This is the stuffing recipe for champions. I’ve only ever made it for Thanksgiving, but while I was stuffing my face this Turkey Day, I got to thinking. Why do I only make this amazing dish once per year? I’m going to go out of my way to bring this carb laden dish to my dinner table more this year. Here’s the recipe:
Ingredients:
1 package stuffing mix
1 lb bulk regular breakfast sausage
1 celery stalk
1 large yellow onion
1 qt chicken stock
2 large eggs
8 ozs white mushrooms
1/2 cup raisins
1 tsp salt
1/2 tsp pepper
Start by chopping the celery and onion into small, uniform 1/4″ pieces. Discard the celery leaves. Dump the diced celery and onions into a large mixing bowl. Begin browning sausage in medium hot large pan. I like to flatten the sausage as much as I can to increase the surface area and get a lot of nice browning on it. While the sausage is browning, sprinkle salt and pepper into mixing bowl and stir the veggies until they’re well seasoned. Add more salt or pepper to taste. When the sausage is starting to take on some nice color, dump the celery and onions on top of the sausage in the pan and turn heat up to medium/high. Use a wooden spoon to mix the combination well.
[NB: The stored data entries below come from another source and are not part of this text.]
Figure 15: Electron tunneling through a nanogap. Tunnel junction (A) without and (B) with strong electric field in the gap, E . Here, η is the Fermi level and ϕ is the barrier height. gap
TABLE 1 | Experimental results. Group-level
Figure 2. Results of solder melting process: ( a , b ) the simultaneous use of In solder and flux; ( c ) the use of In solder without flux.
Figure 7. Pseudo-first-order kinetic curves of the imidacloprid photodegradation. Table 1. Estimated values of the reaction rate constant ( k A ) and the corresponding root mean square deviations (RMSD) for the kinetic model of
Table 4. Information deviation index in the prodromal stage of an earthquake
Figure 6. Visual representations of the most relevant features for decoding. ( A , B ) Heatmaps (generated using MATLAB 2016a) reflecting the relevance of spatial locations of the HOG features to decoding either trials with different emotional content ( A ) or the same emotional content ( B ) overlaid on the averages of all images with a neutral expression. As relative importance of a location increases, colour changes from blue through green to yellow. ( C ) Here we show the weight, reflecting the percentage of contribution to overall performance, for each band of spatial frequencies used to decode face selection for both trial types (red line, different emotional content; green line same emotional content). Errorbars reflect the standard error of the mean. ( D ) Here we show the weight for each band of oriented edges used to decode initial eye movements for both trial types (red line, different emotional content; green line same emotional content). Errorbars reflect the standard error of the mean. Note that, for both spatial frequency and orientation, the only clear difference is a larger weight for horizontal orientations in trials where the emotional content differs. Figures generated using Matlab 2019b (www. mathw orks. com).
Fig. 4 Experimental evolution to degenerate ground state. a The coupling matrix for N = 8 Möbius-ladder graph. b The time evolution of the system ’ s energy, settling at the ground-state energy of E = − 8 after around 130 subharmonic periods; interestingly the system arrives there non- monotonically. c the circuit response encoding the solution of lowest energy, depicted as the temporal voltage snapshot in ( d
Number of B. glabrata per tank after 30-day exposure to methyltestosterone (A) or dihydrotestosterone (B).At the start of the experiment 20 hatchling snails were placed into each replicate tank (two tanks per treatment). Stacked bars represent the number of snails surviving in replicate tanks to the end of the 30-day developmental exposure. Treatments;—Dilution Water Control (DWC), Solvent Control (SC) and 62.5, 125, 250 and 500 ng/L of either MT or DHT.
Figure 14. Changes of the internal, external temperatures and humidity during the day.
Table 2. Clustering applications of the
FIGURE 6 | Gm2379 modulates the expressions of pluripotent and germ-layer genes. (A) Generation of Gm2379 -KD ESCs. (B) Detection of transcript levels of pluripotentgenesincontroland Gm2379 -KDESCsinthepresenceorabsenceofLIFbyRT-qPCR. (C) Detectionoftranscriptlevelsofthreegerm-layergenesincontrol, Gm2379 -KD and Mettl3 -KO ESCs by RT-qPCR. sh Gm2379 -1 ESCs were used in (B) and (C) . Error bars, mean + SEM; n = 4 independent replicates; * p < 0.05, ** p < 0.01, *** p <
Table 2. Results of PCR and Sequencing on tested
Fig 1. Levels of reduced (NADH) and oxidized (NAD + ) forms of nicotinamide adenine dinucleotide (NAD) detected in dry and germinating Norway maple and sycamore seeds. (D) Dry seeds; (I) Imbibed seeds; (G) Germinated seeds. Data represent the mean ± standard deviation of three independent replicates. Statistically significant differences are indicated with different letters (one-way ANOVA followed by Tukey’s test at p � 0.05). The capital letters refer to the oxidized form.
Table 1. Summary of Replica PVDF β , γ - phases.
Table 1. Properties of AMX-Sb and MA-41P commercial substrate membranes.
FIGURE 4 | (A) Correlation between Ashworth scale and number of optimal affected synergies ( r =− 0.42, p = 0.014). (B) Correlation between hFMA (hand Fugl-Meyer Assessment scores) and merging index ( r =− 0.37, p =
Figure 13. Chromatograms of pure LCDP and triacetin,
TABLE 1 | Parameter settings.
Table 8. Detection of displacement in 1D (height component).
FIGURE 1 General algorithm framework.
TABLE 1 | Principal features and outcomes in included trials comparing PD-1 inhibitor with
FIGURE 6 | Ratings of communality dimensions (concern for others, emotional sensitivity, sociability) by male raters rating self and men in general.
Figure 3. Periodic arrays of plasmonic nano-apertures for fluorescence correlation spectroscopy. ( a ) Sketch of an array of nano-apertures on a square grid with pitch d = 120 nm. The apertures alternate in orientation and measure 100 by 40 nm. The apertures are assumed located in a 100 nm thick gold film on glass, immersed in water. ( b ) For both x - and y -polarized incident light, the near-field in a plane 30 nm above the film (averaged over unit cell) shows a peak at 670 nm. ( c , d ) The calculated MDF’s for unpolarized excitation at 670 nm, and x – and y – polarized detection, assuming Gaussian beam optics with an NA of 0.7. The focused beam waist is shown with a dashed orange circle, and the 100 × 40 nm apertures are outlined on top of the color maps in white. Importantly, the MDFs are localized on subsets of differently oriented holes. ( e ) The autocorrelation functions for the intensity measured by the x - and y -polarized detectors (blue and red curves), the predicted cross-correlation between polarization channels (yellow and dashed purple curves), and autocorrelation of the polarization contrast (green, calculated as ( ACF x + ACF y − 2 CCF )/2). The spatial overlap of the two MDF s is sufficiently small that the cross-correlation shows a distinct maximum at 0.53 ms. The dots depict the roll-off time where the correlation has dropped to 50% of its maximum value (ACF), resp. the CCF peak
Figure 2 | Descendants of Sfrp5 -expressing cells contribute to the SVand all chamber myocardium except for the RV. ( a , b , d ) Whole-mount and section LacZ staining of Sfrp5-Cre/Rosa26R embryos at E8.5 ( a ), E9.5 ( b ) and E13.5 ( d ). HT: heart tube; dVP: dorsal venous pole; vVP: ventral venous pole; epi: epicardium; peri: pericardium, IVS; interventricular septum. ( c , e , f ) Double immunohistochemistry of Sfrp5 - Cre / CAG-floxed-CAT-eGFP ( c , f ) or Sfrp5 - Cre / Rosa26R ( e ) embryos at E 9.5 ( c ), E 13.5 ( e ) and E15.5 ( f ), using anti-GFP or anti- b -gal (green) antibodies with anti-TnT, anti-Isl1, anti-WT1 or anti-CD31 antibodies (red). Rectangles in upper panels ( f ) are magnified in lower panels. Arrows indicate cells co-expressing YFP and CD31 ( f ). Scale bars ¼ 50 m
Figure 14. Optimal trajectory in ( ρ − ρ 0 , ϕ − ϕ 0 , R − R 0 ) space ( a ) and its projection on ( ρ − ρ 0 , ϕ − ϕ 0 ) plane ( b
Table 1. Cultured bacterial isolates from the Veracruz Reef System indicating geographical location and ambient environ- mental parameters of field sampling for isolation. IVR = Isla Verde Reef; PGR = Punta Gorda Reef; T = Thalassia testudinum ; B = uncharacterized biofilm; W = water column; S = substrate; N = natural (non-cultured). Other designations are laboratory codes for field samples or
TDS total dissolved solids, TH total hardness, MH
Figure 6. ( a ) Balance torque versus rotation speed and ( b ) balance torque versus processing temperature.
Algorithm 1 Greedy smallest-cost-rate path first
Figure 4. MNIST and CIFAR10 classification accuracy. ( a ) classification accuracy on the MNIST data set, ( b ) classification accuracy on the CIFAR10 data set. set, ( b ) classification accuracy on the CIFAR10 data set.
Cover the pan with a lid and start working on the bread crumbs (the sausage/celery/onion mixture will need about 22 minutes total cook time). Empty the contents of the stuffing mix into a large mixing bowl (no harm re-using the bowl that housed the celery and onions). My preference for stuffing mix is Pepperidge Farm, but use whatever you like. Crack both raw eggs into dry bread crumbs and mix well. Next, slowly pour a bit of chicken stock into the bread crumb/egg mixture and mix. Add stock, mix, add stock, mix. Continue this process until you’ve used about 1/2 a qt of stock. Give your cooking sausage celery mixture another good stir. When the sausage is fully cooked and the celery and onions are cooked down to your liking, add the hot mixture to your bread crumb/egg/stock mixture. Combine the ingredients well. Quarter mushrooms and add to this mixture raw. Add raisins. Mix all ingredients well. Pour this mixture into a 9″ x 13″ glass baking dish and bake uncovered at 350 degrees for 45 minutes or until top is browned. About 30 minutes into baking, sprinkle the remaining chicken stock, evenly onto the stuffing, this will help keep it nice and moist.